* _SOURCE EXCERPT_:
- - - - -

Hyper-V Hardware Offloads for Networking
Windows Server and Hyper-V include support for a number of hardware offloads to improve the performance of networking. These offloads reduce the resource consumption of a server, host, or even a virtual machine, and they make it possible for these computers to scale up their workloads. In this article I will introduce the significant hardware offloads and explain what they offer. You can then use this information to steer your host or server designs.
The Role of a Hardware Offload
Windows Server and Hyper-V can function without networking hardware offloads. However, you get to a point where as you scale up your workloads, the requirements of growing services place an increased demand on the hardware. This can reduce performance and even scalability.
For example, you might wish to use very dense Hyper-V hosts because your cost-of-ownership calculations determine that this is the best way forward. This means that there will be a huge flow of networking traffic into the host in question. Without assistance, a significant percentage of the host’s resources will be consumed by that networking traffic, thus reducing the virtual machine density that is possible on the host.
The normal flow of traffic through a Type 1 hypervisor such as Hyper-V or vSphere introduces a tiny amount of latency. You might have services that require network latency, lower than what an unassisted hypervisor can offer. Once again, without an offload, you might have no choice but to deploy these services on expensive, inflexible, difficult-to-manage, and non-cloud physical servers.

- - - - -

* _AIM 1_: From the passage on Hyper-V hardware offloads, reproduce word for word the part that opens with the words containing "Hyper-V Hardware Offloads" and closes with "and even scalability.".
* _AIM 2_: List every adjective that the passage on Hyper-V hardware offloads uses to describe physical servers in its last paragraph.

* _DATA LISTING_:
- - - - -

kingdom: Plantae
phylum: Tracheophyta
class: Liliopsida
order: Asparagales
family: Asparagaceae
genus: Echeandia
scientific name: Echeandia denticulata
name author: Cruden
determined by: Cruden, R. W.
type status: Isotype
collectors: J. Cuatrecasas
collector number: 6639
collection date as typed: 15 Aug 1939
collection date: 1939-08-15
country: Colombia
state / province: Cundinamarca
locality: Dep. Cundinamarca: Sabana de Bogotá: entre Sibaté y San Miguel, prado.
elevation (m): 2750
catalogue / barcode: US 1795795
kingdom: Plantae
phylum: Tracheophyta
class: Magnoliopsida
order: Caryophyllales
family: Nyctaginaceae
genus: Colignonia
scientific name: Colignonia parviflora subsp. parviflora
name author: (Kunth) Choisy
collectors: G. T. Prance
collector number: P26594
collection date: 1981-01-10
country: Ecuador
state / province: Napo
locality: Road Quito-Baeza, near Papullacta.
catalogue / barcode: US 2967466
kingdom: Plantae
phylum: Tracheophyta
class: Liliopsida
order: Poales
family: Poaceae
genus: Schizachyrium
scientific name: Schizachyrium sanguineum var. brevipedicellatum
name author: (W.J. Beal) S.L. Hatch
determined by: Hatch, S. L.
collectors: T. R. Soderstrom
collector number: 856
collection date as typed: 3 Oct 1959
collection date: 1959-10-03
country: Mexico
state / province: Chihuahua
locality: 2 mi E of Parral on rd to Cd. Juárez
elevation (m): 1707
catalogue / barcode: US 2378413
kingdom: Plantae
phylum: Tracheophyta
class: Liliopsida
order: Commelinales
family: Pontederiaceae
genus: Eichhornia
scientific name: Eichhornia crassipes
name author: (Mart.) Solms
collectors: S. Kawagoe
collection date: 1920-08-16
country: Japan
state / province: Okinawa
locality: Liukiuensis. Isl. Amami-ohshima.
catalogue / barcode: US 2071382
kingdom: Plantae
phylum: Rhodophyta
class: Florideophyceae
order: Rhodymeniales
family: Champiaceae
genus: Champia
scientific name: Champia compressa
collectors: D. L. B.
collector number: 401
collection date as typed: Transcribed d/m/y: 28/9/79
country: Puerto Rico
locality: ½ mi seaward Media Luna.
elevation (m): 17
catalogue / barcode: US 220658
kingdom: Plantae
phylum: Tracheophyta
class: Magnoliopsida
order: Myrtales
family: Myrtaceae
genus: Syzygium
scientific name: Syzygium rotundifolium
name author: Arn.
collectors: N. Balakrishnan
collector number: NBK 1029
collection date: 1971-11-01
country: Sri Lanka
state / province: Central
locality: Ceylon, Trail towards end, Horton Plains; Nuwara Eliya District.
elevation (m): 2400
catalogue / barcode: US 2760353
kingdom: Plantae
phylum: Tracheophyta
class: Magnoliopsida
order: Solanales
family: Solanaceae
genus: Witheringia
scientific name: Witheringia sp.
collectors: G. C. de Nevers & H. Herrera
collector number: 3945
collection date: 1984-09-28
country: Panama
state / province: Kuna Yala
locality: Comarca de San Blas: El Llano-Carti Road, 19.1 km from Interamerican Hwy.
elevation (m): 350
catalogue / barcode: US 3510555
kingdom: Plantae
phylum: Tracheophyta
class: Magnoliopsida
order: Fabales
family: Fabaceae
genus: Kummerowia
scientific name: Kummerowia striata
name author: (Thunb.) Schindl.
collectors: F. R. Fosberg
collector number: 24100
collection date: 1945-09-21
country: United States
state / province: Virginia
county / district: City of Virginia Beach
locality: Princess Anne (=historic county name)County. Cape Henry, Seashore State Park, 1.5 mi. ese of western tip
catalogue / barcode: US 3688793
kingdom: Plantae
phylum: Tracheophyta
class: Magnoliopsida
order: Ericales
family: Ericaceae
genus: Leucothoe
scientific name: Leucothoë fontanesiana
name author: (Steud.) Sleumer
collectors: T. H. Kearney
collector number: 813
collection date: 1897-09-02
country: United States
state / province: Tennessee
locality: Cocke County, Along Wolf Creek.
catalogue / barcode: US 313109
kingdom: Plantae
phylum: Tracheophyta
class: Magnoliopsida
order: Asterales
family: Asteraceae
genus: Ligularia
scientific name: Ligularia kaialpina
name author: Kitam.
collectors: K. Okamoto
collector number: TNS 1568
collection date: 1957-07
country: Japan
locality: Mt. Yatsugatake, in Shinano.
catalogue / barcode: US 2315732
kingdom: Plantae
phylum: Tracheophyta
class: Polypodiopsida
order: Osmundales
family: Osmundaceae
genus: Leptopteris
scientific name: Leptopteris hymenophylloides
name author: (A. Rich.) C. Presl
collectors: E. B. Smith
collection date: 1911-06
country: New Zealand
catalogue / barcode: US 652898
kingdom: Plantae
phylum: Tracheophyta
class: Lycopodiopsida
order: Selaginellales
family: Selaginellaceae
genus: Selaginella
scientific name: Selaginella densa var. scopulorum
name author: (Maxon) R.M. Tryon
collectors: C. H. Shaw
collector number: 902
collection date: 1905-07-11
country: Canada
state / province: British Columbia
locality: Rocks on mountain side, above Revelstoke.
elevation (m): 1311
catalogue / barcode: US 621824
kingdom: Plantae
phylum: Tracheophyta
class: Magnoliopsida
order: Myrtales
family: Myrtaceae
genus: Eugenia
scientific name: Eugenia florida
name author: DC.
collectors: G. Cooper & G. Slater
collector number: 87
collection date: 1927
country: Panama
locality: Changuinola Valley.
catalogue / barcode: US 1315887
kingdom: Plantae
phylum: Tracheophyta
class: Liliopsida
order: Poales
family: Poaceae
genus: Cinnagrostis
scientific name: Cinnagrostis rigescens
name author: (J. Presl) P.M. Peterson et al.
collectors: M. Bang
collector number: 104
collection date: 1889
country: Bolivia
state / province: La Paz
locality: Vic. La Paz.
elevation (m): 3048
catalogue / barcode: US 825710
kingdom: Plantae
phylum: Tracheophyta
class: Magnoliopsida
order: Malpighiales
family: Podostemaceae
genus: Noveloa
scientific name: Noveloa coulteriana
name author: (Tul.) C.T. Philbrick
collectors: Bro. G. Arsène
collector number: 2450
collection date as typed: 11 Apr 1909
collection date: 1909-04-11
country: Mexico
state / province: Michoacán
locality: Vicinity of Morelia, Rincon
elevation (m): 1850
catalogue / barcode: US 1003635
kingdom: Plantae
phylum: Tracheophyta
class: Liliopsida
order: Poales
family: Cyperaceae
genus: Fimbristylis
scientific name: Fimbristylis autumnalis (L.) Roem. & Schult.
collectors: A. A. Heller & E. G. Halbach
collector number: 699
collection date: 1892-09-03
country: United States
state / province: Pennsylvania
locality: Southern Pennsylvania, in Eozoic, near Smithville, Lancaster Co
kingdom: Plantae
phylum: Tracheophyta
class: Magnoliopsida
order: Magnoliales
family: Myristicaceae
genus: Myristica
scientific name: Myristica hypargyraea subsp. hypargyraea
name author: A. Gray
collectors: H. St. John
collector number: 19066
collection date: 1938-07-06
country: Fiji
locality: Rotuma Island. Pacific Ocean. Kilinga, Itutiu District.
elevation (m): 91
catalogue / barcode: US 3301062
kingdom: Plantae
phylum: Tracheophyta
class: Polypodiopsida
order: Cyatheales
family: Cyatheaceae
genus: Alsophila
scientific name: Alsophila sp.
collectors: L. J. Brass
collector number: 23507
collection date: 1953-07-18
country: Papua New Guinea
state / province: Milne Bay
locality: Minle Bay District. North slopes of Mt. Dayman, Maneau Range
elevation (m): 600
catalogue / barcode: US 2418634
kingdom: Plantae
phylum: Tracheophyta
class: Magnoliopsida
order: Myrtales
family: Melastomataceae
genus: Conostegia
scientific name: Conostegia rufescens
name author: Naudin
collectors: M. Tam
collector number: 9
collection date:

- - - - -

* _ANSWER 1_:
Hyper-V Hardware Offloads for Networking
Windows Server and Hyper-V include support for a number of hardware offloads to improve the performance of networking. These offloads reduce the resource consumption of a server, host, or even a virtual machine, and they make it possible for these computers to scale up their workloads. In this article I will introduce the significant hardware offloads and explain what they offer. You can then use this information to steer your host or server designs.
The Role of a Hardware Offload
Windows Server and Hyper-V can function without networking hardware offloads. However, you get to a point where as you scale up your workloads, the requirements of growing services place an increased demand on the hardware. This can reduce performance and even scalability.

* _ANSWER 2_: expensive, inflexible, difficult-to-manage, non-cloud